Erlan glanced at Einar, standing two places further down their rank, trying to catch his eye.
βEyes front,β a stern voice hissed to his left. He recognized Alexiosβs clipped tone. Erlan obliged, feeling childishly self-conscious.
The great hall was nearly full now β the central area crowded with faces, with the highest-ranking citizens to the fore and the lower orders standing further back near the doors where all had entered. Above them, the galleries too were full of faces gazing down in expectation. Lilla was up there somewhere. Erlan couldnβt help wondering what she made of all this.

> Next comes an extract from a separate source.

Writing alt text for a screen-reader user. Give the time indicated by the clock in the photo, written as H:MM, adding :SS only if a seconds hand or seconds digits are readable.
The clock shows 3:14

The patriarchβs voice suddenly rang out from his lofty throne. A high, brittle voice, yet powerful, carrying as far as any voice could in all this air and stone. He began with some commonplace greetings to the people.

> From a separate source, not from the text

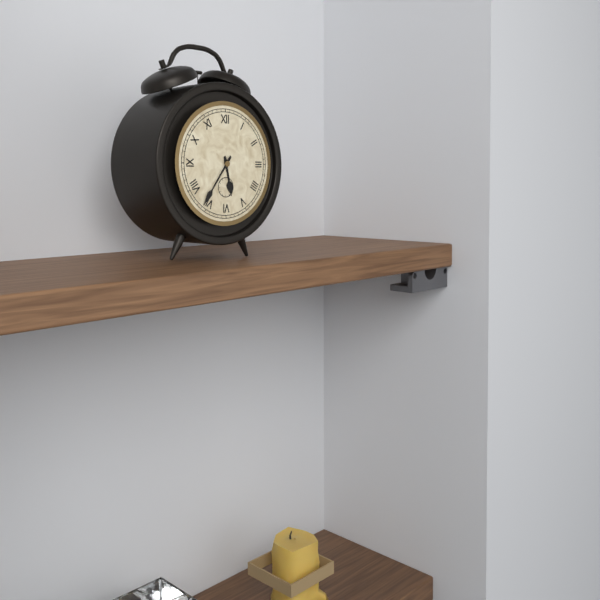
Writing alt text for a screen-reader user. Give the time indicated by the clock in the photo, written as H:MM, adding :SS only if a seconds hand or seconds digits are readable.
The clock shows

It was the eve of a feast day of a great hero of the Christian people: an angel named St Michael, he announced. Half of what he said, Erlan could not understand; he had no context for the Christiansβ stories. But he listened anyway, and soon the old patriarch was describing how this angel Michael was appointed captain of the armies of their god; how in a great war in the heavens, Michael had defeated the angel Lucifer, βthe great dragonβ, who had rebelled against the throne of God, casting this rebel pretender down to Earth with a great multitude of his followers, where ever since they had been leading humankind astray, causing discord and suffering.
It was strange. The story echoed something of Vassiliβs talk and, still further back in Erlanβs past, the words of the Watcher. . . Although the demon had spoken of a tyrant, not a lord of hosts, not an almighty king who ruled over all. Erlan listened and something stirred in him, something like fear again, only a fear rooted far deeper than mere apprehension of danger, or even loss. Abruptly the patriarch finished his speaking, and another white-robed priest approached the little stone platform in front of the altar and climbed its steps. He opened a book. But before he began to read, from under the platform on which he stood men started singing, and their voices were joined by others out of sight around the upper galleries of the great hall. The song was like none Erlan had ever heard, its music a strange contradiction, full of a kind of mournful joy, or else an exultant lament. Deep, rich voices moved in perfect opposition to one another, weaving melodies and harmonies so intricate the Norns themselves could hardly have matched their complexity. It was a world away from the shamanic songs of any goΓ°i in the north. The goΓ°iβs song called to a manβs soul, its rhythms throbbed through his body as if drawn up through the earth on which he stood. This, though, was music of another kind. It seemed to fall from above, pouring into a manβs heart, filling his head.
The lone reader now joined in the chorus, his clear, high voice soaring over the top of the others, singing the words of his book rather than speaking them.